There is no SEO without crawling. If a crawler doesn’t visit your content, it doesn’t exist in a search engine, which is why crawling is paramount.
You also need to be mindful of your crawl budget – the number of pages Googlebot will regularly crawl based on the size and cleanliness of your site, as well as the number of links directing the crawler to your site.
A Different Crawling Experience
To get started, let me explain a couple of basic concepts.
You can’t really get to #3 without #1, etc. If you want to understand the difference between crawling and indexing, please read this great article by Barry Adams.
[It’s indexing, by the way, and not indexation. Indexation means something completely different. If you’re unsure of the difference, use indexation when writing about this subject on Twitter and then tag Barry Adams. You’re welcome.]
Crawling and executing HTML is as simple as it gets. All the content is visible in HTML, and the only “extra step” needed to index the content is executing CSS to see the styles.
- Download HTML & CSS in parallel.
- Wait for CSS to finish downloading and execute it.
- Render, and continue rendering as HTML downloads.
- Download HTML (it’s tiny).
- Download CSS and JS in parallel.
- Wait for CSS to finish downloading and execute it.
- Wait for JS to finish downloading and execute it.
- (In many cases, Single-Page Apps (SPAs) wait until this point to start downloading data).
- Update the DOM & render.
A New Experiment
In previous experiments, I noticed a lot of problems with Googlebot not visiting every URL. I often had to manually fetch URLs to “invite” Googlebot to visit them. However, I never had such a problem with HTML.
This led me to create a new experiment (multiple experiments, actually, but we’ll get there).

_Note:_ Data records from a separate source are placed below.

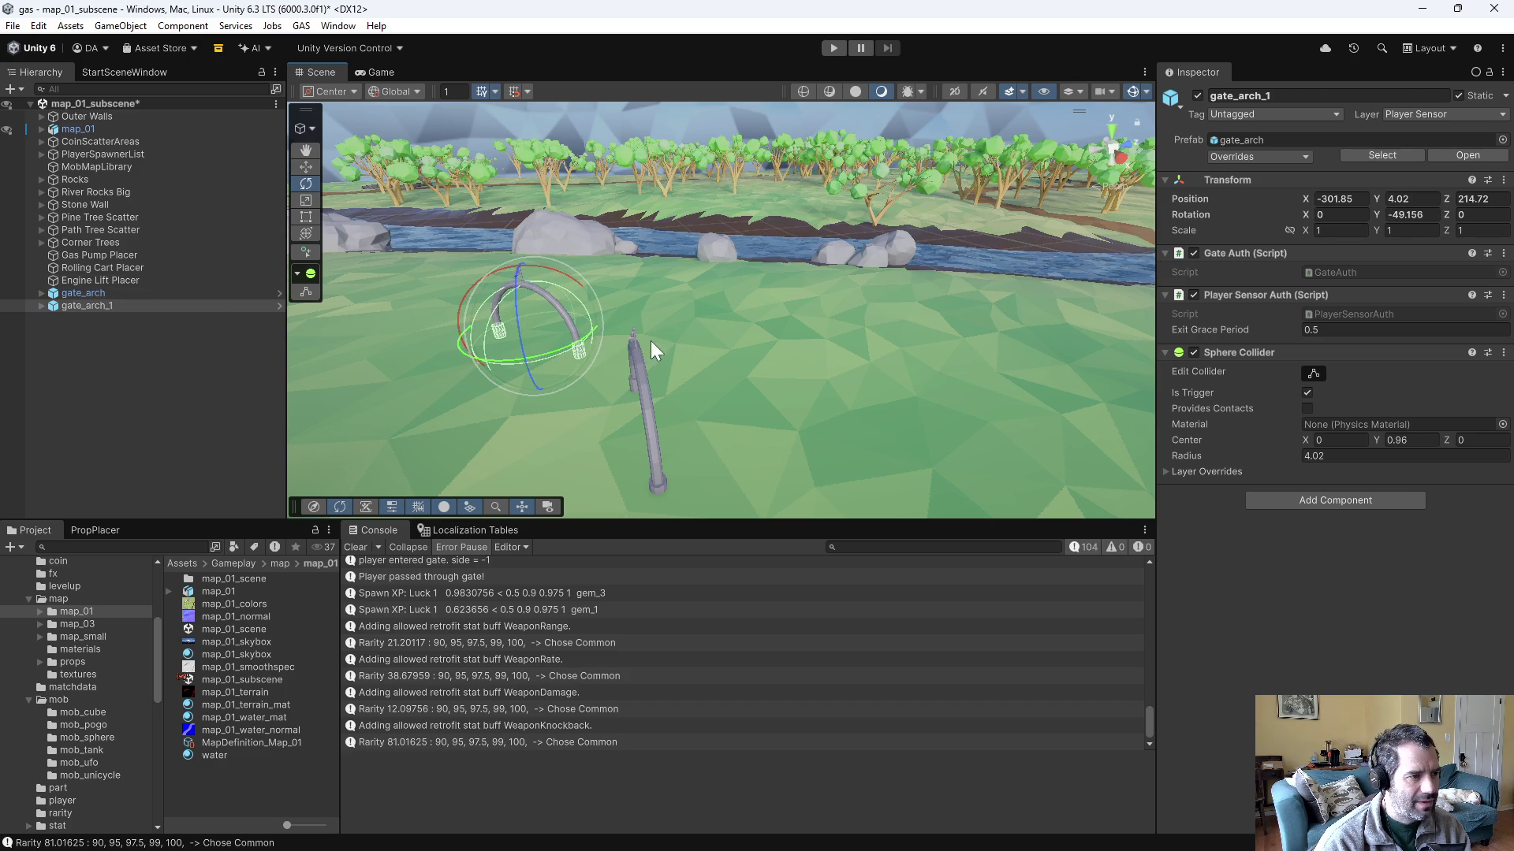
# - Duplicate gate_arch_2 further left at another angle, save the scene, and start Play
pyautogui.press('ctrl+d')
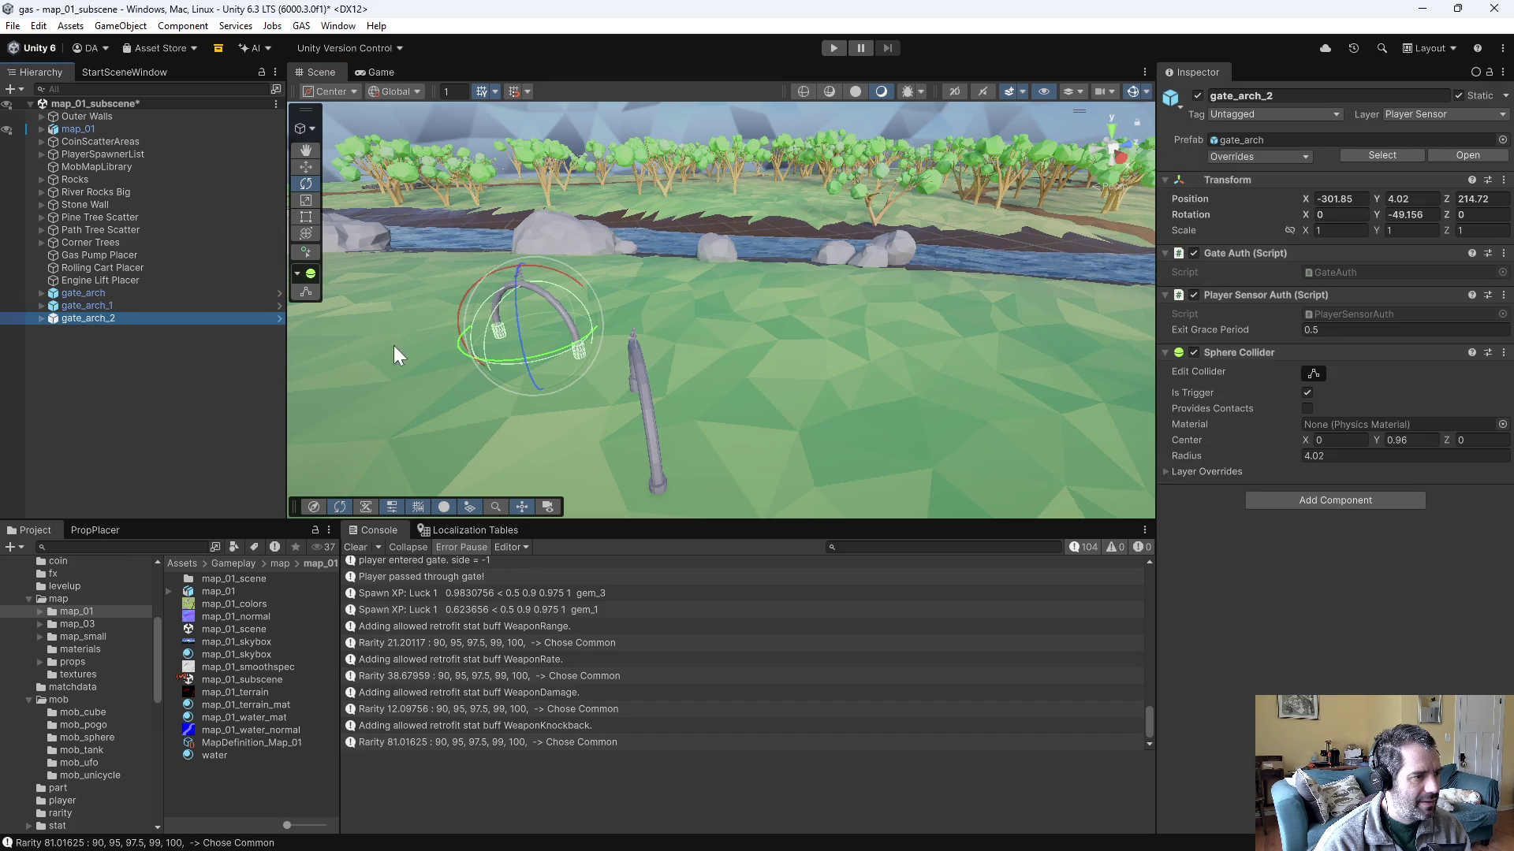
pyautogui.press('w')
pyautogui.moveTo(541, 332)
pyautogui.mouseDown()
pyautogui.moveTo(404, 355)
pyautogui.moveTo(386, 341)
pyautogui.mouseUp()
pyautogui.press('e')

The structure of all the websites in the experiment was the key to measuring crawling efficiency.
Each page had only one link, which looked something like this:
Homepage -> page1 -> page2 -> page3 -> page4 -> page5
Thanks to this structure, I was sure that if, for instance, page5 was crawled, this meant that Googlebot also had to go through the homepage, page1, page2, page3, and page4. There was no other way for Googlebot to find those pages (no sitemaps, etc.).
So how did Googlebot do?
The HTML-based pages were crawled and indexed within a couple of hours. Google Search Console started showing six indexed pages within a week or so.
As you can see, it’s been a few months, and even though I shared this website’s URL at many conferences and let the cat out of the bag, Google had still only indexed the website’s homepage plus one content page.
We repeated this experiment over different domains in different configurations (including SPA, which I will write about soon) only to see identical results each time.
Feedback from Google
After seeing the results of my experiment, I reached out to Googler Ilya Grigorik in search of some answers.
As you can see, Ilya’s response was quite broad. What is worth pointing out is how he mentions that “there are factors at play” without going into detail about what they actually may be.
It’s almost as if he is insinuating that he knows what they are, but he’s certainly not going to be sharing them with me.
I quickly got an interesting reply from John Mueller:
What you’re seeing is probably (I ran pretty much the same test last year :)) mostly:
– Rendering takes a bit of time, so there’s a delayed effect when it comes to discovering links that are added via rendering. This is primarily a temporary effect, though, once discovered, it’s the same as any other link.
– Test sites are inherently artificial in nature, and our algorithms tend to get bored with them quickly. That makes this kind of test a bit hit & miss or look worse than it would be in practice.
Anyway, it’s cool to see these kinds of tests. Thanks for sharing them & the results!
John’s reply is interesting; however, I don’t think it solves the problem I am seeing across all the test domains. John’s point that the crawl budget is based on host load is logical, but if you ever worked with a large domain, you already know how difficult it is to get Googlebot to crawl your new content. I wish it were based on host load only. I also think it’s telling that John mentioned that he ran a similar test, but he’s not sharing the results.
This is one of those articles that I’ve been putting off writing forever as I’ve been constantly searching for more data because, like I said at the beginning, each experiment result provides an answer with even more questions. Are “there other factors at play here”? Are we dealing with algorithms that “tend to get bored”? Or is there something else we’re missing?
This is a topic I will be continuing to explore and will, of course, share any new discoveries my research brings to light.
January 8, 2018 Update:
After publication, John Mueller reached out to us to clarify some of the points addressed in this article. So take it away, John:
“Hi! I just thought I’d send you a short note regarding [your article] – nice summary & graphics, btw! I think conflating crawl budget with what you’re seeing is wrong & kinda distracts from your message. Crawl budget (from our POV, & from what people generally view it as) is the # of URLS fetchable from a server/time, which includes JS, CSS, etc. It’s a technical limitation of how much can potentially be fetched from a server, and that doesn’t change depending on the type of content that it is. What you’re seeing is a change in rate of *indexing* from following links – there I agree that things are slower with sites that require JS in order to see the links. The difference is subtle, but if you know what kind of problem a site has (crawl rate vs. indexing rate), the actions you could take to fix the problem are very different.”